Fliesstext Die Rekonstruktion des Verstehens
   
Das Ergebnis der rekonstruktiven, interpretativen und kodierenden Bedeutungszuschreibungen sind gleichermaßen Idealisierungen, Informationen, die von anderen ähnlich prozessiert werden können oder nicht. Aber es sind eben unterschiedliche Typen von Information, und man tut gut daran, sich jeweils Rechenschaft darüber abzulegen, für welche Wirklichkeit man sich gerade interessiert. Die Verknüpfung der unterschiedlichen Informationstypen ist ebenso unvermeidlich wie problematisch.

Die kommunikative Sozialforschung wendet in den verschiedenen Forschungsschritten alle drei Typen des Verstehens an. Alle Untersuchung sozialer Kommunikation nimmt aber die Rekonstruktion des Verstehens zum Ausgangspunkt. Dies kann gar nicht anders sein, wenn der Forschungsprozess als Kommunikation gestaltet wird und der Forscher entsprechend als potentieller oder tatsächlicher Gesprächspartner auftritt.
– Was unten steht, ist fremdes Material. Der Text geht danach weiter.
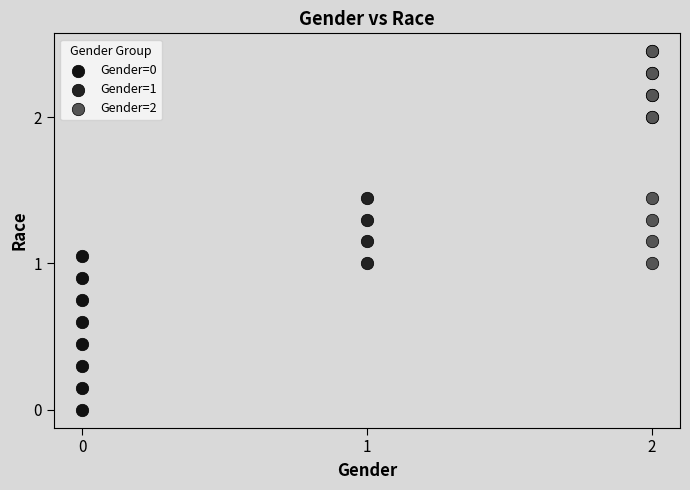

Which series contains the lowest Y value?

Gender=0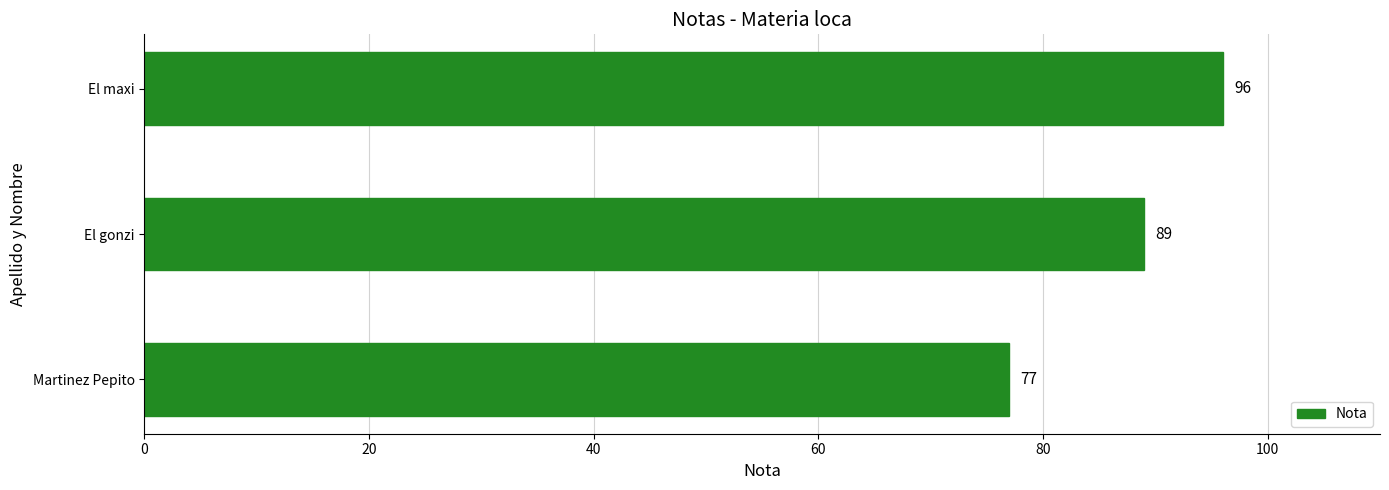

What value does the data have at El maxi, to the nearest 10?

100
Wenn er das Tonband abhört oder die Transkriptionen liest, sind von ihm keine Redebeiträge, wohl aber Bedeutungszuschreibungen zu den Äußerungen möglich. Solche Bedeutungszuschreibungen, Paraphrasen, sind sogar notwendig, weil die Transkriptionen immer insofern unvollständig sind, als sie zwar die sprachlichen Äußerungen, nicht aber deren Verstehen durch die Beteiligten dokumentieren. Die Forscher haben genauso wie die Beteiligten im Alltag die Aufgabe, diesen Kreislauf von Informationsdarstellung und -verarbeitung zu vervollständigen. Während bei den Interpretationen die mentale Vorgeschichte der Äußerungen, z. B. die Intentionen des Sprechers, interessieren, liegt bei den Rekonstruktionen das Augenmerk auf ihren sozialen Folgen. Das 'Nachher' soll Zug um Zug, sequentiell, erschlossen werden.